Als Stella McCartney 2001 ein veganes Label gründete, war das ein Novum: Eine Modemarke, die sich innovativen Materialien und komplizierten Fragen verschrieben hatte. Fast zwanzig Jahre später setzen immer mehr Labels auf Nachhaltigkeit, ohne sich deswegen als Ökomarke zu definieren. Sie entwerfen moderne Sneakers, Streetwear und High Fashion. Entsprechend viele Facetten hat die nachhaltige Mode. Manche Marken verzichten auf Plastik oder tierische Produkte und entwickeln Materialien auf Pflanzenbasis, andere setzen auf Upcycling.

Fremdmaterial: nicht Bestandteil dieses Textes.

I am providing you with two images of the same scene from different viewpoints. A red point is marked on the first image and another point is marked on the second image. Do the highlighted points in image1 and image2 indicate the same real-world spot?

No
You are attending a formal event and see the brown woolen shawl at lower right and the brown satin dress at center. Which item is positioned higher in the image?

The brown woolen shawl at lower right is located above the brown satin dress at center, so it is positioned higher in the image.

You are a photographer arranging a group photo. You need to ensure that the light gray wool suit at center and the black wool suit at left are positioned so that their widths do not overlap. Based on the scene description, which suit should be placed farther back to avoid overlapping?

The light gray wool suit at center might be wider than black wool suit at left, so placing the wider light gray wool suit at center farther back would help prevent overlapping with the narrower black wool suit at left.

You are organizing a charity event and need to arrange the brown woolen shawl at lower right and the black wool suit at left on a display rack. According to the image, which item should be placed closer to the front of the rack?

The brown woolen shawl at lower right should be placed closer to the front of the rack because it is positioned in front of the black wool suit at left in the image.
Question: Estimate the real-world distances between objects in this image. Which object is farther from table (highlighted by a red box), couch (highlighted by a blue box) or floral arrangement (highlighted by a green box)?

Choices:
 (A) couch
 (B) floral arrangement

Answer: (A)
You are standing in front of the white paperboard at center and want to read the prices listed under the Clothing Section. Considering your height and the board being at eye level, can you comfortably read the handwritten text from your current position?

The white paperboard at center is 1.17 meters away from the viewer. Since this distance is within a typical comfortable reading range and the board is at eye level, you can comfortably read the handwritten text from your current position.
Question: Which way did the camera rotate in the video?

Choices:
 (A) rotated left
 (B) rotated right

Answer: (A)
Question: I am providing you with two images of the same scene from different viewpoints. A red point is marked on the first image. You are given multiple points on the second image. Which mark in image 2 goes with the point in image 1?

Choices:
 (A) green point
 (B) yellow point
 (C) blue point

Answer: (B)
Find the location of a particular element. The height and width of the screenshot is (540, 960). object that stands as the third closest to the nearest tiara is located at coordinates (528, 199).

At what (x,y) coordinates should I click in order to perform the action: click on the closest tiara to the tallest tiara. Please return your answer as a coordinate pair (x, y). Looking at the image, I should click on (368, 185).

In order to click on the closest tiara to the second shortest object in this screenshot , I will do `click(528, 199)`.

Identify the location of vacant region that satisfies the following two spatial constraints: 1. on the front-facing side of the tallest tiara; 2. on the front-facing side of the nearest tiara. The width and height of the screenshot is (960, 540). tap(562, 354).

Das französische Label Veja etwa fertigt Sneakers aus Maisabfällen und leichte Running Shoes aus dem Plastik von Trinkflaschen. Nachhaltige Beauty-Produkte kommen ohne Synthetik aus oder nutzen biologisch angebaute Rohstoffe.

VEJA

Die französische Marke geht das Thema Nachhaltigkeit mehrdimensional an. Die Sneakers von Veja bestehen zum Großteil aus veganen oder recycelten Rohstoffen und werden bei Porto Alegre unter fairen Bedingungen gefertigt. Obendrein sehen sie richtig gut aus.

@Veja

Und Gretel

In diesen Lippenstiften stecken nur natürliche Inhaltsstoffe. Das Label aus Berlin entwickelt hochpigmentierte Farben und cremige Texturen ohne Silikone und Paraffine. Alle Produkte sind vom BDIH zertifiziert. Und machen bei Deckkraft und Pflege null Abstriche.

@und_gretel_cosmetics

FLattered

Das Leder der minimalistischen Sandalen und Boots wird auf Pflanzenbasis mit natürlichen Tanninen (ohne den Einsatz von Chrom) gegerbt. Das macht sie biologisch abbaubar. Wer ganz auf Leder verzichten möchte, greift einfach zu den veganen Modellen.